##### Document segment #####

Comments:

Eric - 2004-08-24 08:50:31
Whoa. Talk about feeling inadequate.
* * * * * * * * * * * *

Laura - 2004-08-24 08:51:41
Good heavens, lighten up, Eric! :)
* * * * * * * * * * * *

Eric - 2004-08-24 08:59:47
You're behind the curve.The Chrysler 300C is the new "it" car. A big V8 that runs through a Mercedes gear box. Pure heaven.
* * * * * * * * * * * *

Laura - 2004-08-24 09:02:41
As a post-car commuter on my curvy new bike, I'd say I'm ahead of the curve. Try to keep up, Eric. :)
* * * * * * * * * * * *

raymond - 2004-08-24 10:59:42
The National Guard had a tricked-out Hummer at the Heritage Festival. The off-road lights on the roof blinked in red, white, and blue. Men and boys swarmed to the massive vehicle. While their eyes glazed, they stroked gently the shiny symbol of mastery and power. Women waited in the shade looking bored and neglected while they watched the auto-neurotic episode of the males.

##### Source material #####

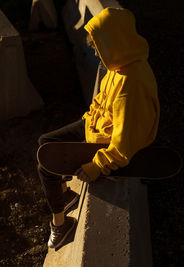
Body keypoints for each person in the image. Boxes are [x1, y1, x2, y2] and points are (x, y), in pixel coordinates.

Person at [37, 7, 160, 249]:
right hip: (95, 128)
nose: (95, 52)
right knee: (45, 141)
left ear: (113, 42)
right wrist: (88, 121)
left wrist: (96, 166)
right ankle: (65, 194)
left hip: (105, 144)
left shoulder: (130, 85)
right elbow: (100, 101)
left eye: (97, 47)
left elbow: (124, 145)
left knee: (44, 166)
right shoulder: (120, 66)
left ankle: (60, 224)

#####

Problem A:
Starting at the words "Laura - 2004-08-24 09:02:41" and ending after "of the males.", copy that stretch of the comment thread word for word.
Problem B:
Give every date-and-time stamp that appears in the comment thread.

Solution A:
Laura - 2004-08-24 09:02:41
As a post-car commuter on my curvy new bike, I'd say I'm ahead of the curve. Try to keep up, Eric. :)
* * * * * * * * * * * *

raymond - 2004-08-24 10:59:42
The National Guard had a tricked-out Hummer at the Heritage Festival. The off-road lights on the roof blinked in red, white, and blue. Men and boys swarmed to the massive vehicle. While their eyes glazed, they stroked gently the shiny symbol of mastery and power. Women waited in the shade looking bored and neglected while they watched the auto-neurotic episode of the males.

Solution B:
2004-08-24 08:50:31
2004-08-24 08:51:41
2004-08-24 08:59:47
2004-08-24 09:02:41
2004-08-24 10:59:42